Rather a long passage! My apologies, but the reader can feel the bustle and movement in reading a long passage, whereas a short passage can break up that feel!

'DO NOT GET IN THE WAY OF THE HOLY SPIRIT' should be the banner headline of this passage and the Church leaders manage to do that successfully!

Peter is the first person to speak supporting Paul and Barnabas in their stance against those who would make Christianity into a part of Judaism. Ten years before this council, Peter had been led by the Holy Spirit to meet with Cornelius, who we have read became the first Gentile convert and received the Holy Spirit. The Gentiles may have been unclean according to Jewish Law, but God had cleansed their hearts through His Spirit. It had become clear that the ONLY WAY to experience full salvation was to receive the free gift of God in an act of self-surrendering faith. God can never be put in our debt: the way to victory is surrender, the way to power is through admitting our own helplessness.

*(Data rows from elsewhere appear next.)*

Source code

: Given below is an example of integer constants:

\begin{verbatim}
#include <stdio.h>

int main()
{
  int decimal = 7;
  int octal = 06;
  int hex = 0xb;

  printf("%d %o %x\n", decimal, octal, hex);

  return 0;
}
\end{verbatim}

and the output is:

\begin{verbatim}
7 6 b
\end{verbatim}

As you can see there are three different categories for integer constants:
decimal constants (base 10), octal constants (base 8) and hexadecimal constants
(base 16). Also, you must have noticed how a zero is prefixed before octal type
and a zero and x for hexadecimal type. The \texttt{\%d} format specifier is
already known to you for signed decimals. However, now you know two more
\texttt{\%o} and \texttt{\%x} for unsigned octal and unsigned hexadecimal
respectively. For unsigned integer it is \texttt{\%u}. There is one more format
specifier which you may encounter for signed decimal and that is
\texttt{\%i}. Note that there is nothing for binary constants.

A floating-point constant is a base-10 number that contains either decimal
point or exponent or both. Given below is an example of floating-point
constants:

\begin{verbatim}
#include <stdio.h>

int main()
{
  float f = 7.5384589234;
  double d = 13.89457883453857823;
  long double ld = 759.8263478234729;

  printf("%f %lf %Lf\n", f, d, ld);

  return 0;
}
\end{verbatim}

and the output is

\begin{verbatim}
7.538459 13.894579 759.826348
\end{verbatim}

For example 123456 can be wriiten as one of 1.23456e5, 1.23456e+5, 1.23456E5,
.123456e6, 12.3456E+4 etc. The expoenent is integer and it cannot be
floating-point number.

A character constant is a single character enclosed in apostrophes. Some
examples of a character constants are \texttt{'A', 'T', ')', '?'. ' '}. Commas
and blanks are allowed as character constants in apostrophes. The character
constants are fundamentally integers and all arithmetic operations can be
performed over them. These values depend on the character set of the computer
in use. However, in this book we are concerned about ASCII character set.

It does appear from the text that things hung in the balance, that it was feasible that the Church may have decided to have accept the stance of those advocating a Jewish religious direction. However, James as leader of the Jerusalem church speaks: the resurrected Jesus had appeared to him, he was a pillar of the Church-Galatians 1 v 19-and he was called James the Just, as a good man and a righteous observer of the Law. He declared that nothing should be an obstacle to Gentiles entering the Church and he proposed-so as to make it possible for strict Jews to have fellowship with the newcomers-to bring in certain regulations that Gentiles ought to keep: to abstain from eating meat previously offered to idols (Paul deals with this at length in 1 Corinthians chapters 8 and 9). As well, they must be sexually chaste and abstain from eating things which had been strangled and contained the blood of the animal, eating only kosher meat.

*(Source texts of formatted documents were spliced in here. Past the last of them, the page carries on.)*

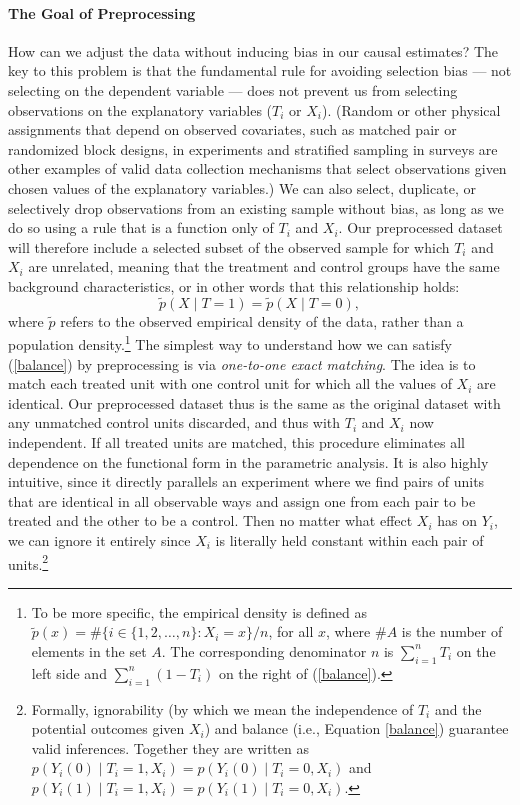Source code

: \documentclass[11pt,titlepage]{article}
\begin{document}
\paragraph{The Goal of Preprocessing}
How can we adjust the data without inducing bias in our causal
estimates?  The key to this problem is that the fundamental rule for
avoiding selection bias --- not selecting on the dependent variable
--- does not prevent us from selecting observations on the explanatory
variables ($T_i$ or $X_i$).  (Random or other physical assignments
that depend on observed covariates, such as matched pair or randomized
block designs, in experiments and stratified sampling in surveys are
other examples of valid data collection mechanisms that select
observations given chosen values of the explanatory variables.)  We
can also select, duplicate, or selectively drop observations from an
existing sample without bias, as long as we do so using a rule that is
a function only of $T_i$ and $X_i$.  Our preprocessed dataset will
therefore include a selected subset of the observed sample for which
$T_i$ and $X_i$ are unrelated, meaning that the treatment and control
groups have the same background characteristics, or in other words
that this relationship holds:
\begin{equation}
  \label{balance}
  \tilde p(X\mid T=1) = \tilde p(X\mid T=0),
\end{equation}
where $\tilde p$ refers to the observed empirical density of the data,
rather than a population density.\footnote{To be more specific, the
  empirical density is defined as $\tilde p(x) = \# \{ i\in \{1, 2,
  \dots, n \}: X_i = x \} / n$, for all $x$, where $\#A$ is the number
  of elements in the set $A$.  The corresponding denominator $n$ is
  $\sum_{i=1}^n T_i$ on the left side and $\sum_{i=1}^n (1-T_i)$ on
  the right of (\ref{balance}).}  The simplest way to understand how
we can satisfy (\ref{balance}) by preprocessing is via
\emph{one-to-one exact matching}.  The idea is to match each treated
unit with one control unit for which all the values of $X_i$ are
identical.  Our preprocessed dataset thus is the same as the original
dataset with any unmatched control units discarded, and thus with
$T_i$ and $X_i$ now independent.  If all treated units are matched,
this procedure eliminates all dependence on the functional form in the
parametric analysis.  It is also highly intuitive, since it directly
parallels an experiment where we find pairs of units that are
identical in all observable ways and assign one from each pair to be
treated and the other to be a control.  Then no matter what effect
$X_i$ has on $Y_i$, we can ignore it entirely since $X_i$ is literally
held constant within each pair of units.\footnote{Formally,
  ignorability (by which we mean the independence of $T_i$ and the
  potential outcomes given $X_i$) and balance (i.e., Equation
  \ref{balance}) guarantee valid inferences.  Together they are
  written as $p(Y_i(0)\mid T_i=1,X_i)=p(Y_i(0)\mid T_i=0,X_i)$ and
  $p(Y_i(1)\mid T_i=1,X_i)=p(Y_i(1)\mid T_i=0,X_i)$.}
\end{document}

What a great example the Early Church is to the modern Church! No sooner had a decision been made than letters were sent out to the churches informing them: the scattered Church moved forward in unity! Not only were letters sent, but personnel too: Paul and Barnabas, but Judas and Silas too, to guarantee the veracity of the communication. We have much to learn from the example of the actions of the church in Acts and one of them is that a face to face meeting with someone is nearly always far more effective than a letter, text or email!